There is one form of inadequacy, however, that can be so subtle as to escape the eye of most. It is the lack of preparation.
What has been revealed to mediators over time and experience is that those attorneys who handle their cases with the expectation or assumption they are going to trial, uniformly do much better in mediation for their clients than attorneys who are not as prepared. To obtain respect from the other side and engender a desire to settle reasonably, attorneys in most cases need to prepare as if they will be in trial.
I have noticed that several of these attorneys will usually have some sample trial exhibits for the mediation. Recently where the trial was several months away, one attorney brought in large posters containing on one side photographs of a plaintiff engaged in certain activities. On the opposite side were quotes from her deposition where she denied she could do these activities. This was more powerful than simply stating the party had not been credible in deposition testimony.
In another mediation where no trial date was set plaintiff’s counsel brought in posters with professional drawings of the step-by-step surgical procedures performed on his client. He also had a container of the hardware that had been used to stabilize the bone fractures she suffered. These were laid out on the table similar to what would occur at trial. Several other equally moving, tangible exhibits were presented. The case settled for over $1,000,000.00 for the client of Martin Pulverman. It was not long afterward that I mediated another case involving a similar injury, surgery and special damages but that case settled for far less. Only written reports were submitted of the injuries of plaintiff, her surgery and aftermath.

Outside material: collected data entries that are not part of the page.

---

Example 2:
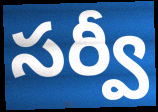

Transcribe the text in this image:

సర్వీ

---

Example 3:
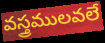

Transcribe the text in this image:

వస్త్రములవలే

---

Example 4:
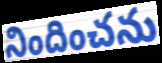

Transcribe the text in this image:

నిందించను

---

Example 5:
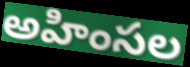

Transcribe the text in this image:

అహింసల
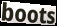
boots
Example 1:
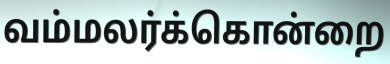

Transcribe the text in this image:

வம்மலர்க்கொன்றை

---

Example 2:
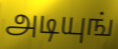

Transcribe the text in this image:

அடியுங்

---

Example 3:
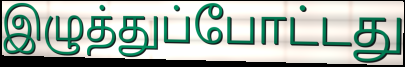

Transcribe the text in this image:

இழுத்துப்போட்டது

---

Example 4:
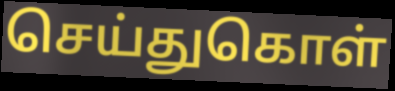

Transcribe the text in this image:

செய்துகொள்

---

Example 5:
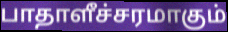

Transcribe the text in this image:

பாதாளீச்சரமாகும்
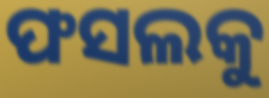
ଫସଲକୁ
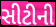
સીટીની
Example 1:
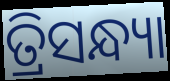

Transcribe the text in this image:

ତ୍ରିସନ୍ଧ୍ୟା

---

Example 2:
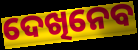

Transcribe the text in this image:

ଦେଖିନେବ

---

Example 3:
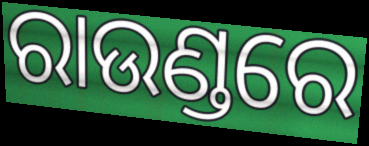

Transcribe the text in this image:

ରାଉଣ୍ଡରେ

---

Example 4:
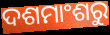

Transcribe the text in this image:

ଦଶମାଂଶରୁ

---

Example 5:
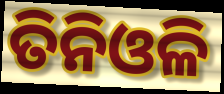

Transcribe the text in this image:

ତିନିଓଳି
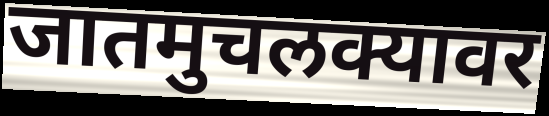
जातमुचलक्यावर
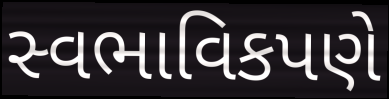
સ્વભાવિકપણે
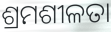
ଶ୍ରମଶୀଳତା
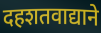
दहशतवाद्याने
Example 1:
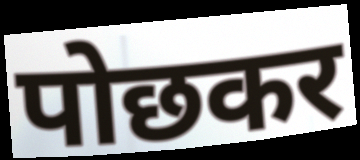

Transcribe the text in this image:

पोछकर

Other attorneys have had videos compiled of witnesses being interviewed including doctors, family members, co-workers and others. Robert Patterson has done this successfully. The most elaborate was one presented by Brown Green’s firm which included narration by a newscaster. This was in a case involving the molestation by a coach of a female student athlete. The preparation does not need to be as elaborate or expensive as some of the examples given above, especially in low-damage cases, but it should be more than simply submitting medical reports and billing in most instances. If there are expectations of a large settlement, the reason why should be demonstrated effectively.
Thinking creatively and putting oneself in the shoes of the other side and the jury helps to generate ideas of what can be done to have a more powerful effect on the opposing side than the run-of-the-mill items usually submitted. The words in a brief such as “life threating injuries” or “devastating effect” are worn out; so too, from the defense side, are phrases such as, “the force of impact was minimal.” What the mediator and other side will respond to best is some demonstration backing up familiar words and phrases. Actual X-rays or MR films, and photographs of vehicles, for example, are far better than verbal descriptions. Actual quotes from reports, research, studies, and depositions, where they represent powerful evidence, are helpful as well. Avoid leaving important points to the imagination of the opposing side or mediator.

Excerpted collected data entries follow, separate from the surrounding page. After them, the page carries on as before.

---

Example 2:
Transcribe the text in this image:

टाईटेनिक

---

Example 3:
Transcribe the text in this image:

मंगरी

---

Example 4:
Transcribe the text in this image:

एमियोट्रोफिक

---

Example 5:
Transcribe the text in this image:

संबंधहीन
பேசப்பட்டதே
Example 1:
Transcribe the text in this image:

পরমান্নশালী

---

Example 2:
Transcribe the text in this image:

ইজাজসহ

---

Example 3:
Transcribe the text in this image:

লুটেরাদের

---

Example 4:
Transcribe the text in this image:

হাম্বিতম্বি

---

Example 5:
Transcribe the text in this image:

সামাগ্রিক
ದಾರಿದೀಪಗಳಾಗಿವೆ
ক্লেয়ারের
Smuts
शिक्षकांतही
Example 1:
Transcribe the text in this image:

Attorneys should also be sure to have what they need well prior to the mediation. Unless for tactical reasons something should not be disclosed too early, it is best to exchange that which is expected to be moving to the other side. At least have these items at your fingertips at the mediation. If the suit involves damages, especially where an insurance carrier is involved, it is a must to have the damages calculated and the evidence supporting damages given to the other side well in advance of the mediation or settlement discussions. Getting authorization for settlement amounts is now a cumbersome process and can rarely be done quickly or changed after minds are made up at the insurance claims or home office.
While examples above relate to personal injury claims, the principle applies in all cases. A well organized and prepared lawyer in mediation will operate far more confidently and effectively than one who is less so. Clients notice this. If no settlement is reached and the client has witnessed their attorney fumbling through the mediation having failed to prepare, they will not only be disappointed but will have doubts about their lawyer, whether they express them or not.

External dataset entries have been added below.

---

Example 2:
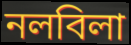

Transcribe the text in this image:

নলবিলা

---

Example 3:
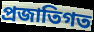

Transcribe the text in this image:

প্রজাতিগত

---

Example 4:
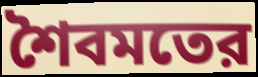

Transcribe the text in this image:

শৈবমতের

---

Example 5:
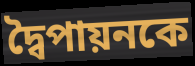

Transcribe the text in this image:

দ্বৈপায়নকে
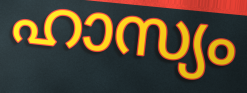
ഹാസ്യം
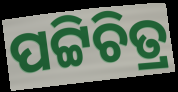
ପଟ୍ଟିଚିତ୍ର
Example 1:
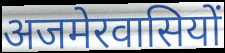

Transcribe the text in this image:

अजमेरवासियों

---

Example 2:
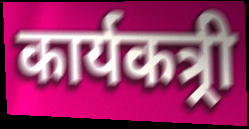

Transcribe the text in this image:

कार्यकत्र्री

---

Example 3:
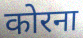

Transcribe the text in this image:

कोरना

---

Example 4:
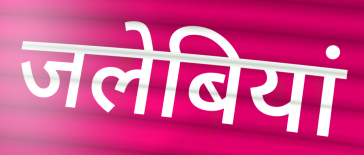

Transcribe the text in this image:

जलेबियां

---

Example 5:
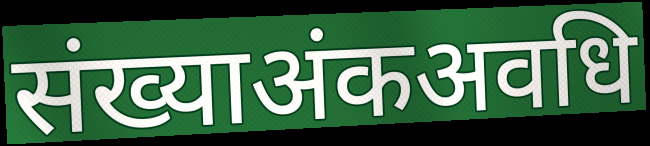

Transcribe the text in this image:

संख्याअंकअवधि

In preparation for mediation and trial, there is a standard by which attorneys are held. Most errors in this respect go unnoticed unless they are patently obvious. Still a client is harmed by poor or marginal preparation. The standard is one applied to the community of lawyers among whom they practice.
Clients expect their attorneys to be prepared for trial. They no doubt also expect they will be as effective as other competent attorneys in preparing for mediation or settlement discussions. To be effective, one must be prepared with that which will have the most influence on the other side in responding to settlement demands or offers. When facing the expense and ordeal of continued litigation and risk at trial, clients deserve a lawyer who provides them the best opportunity for a good settlement.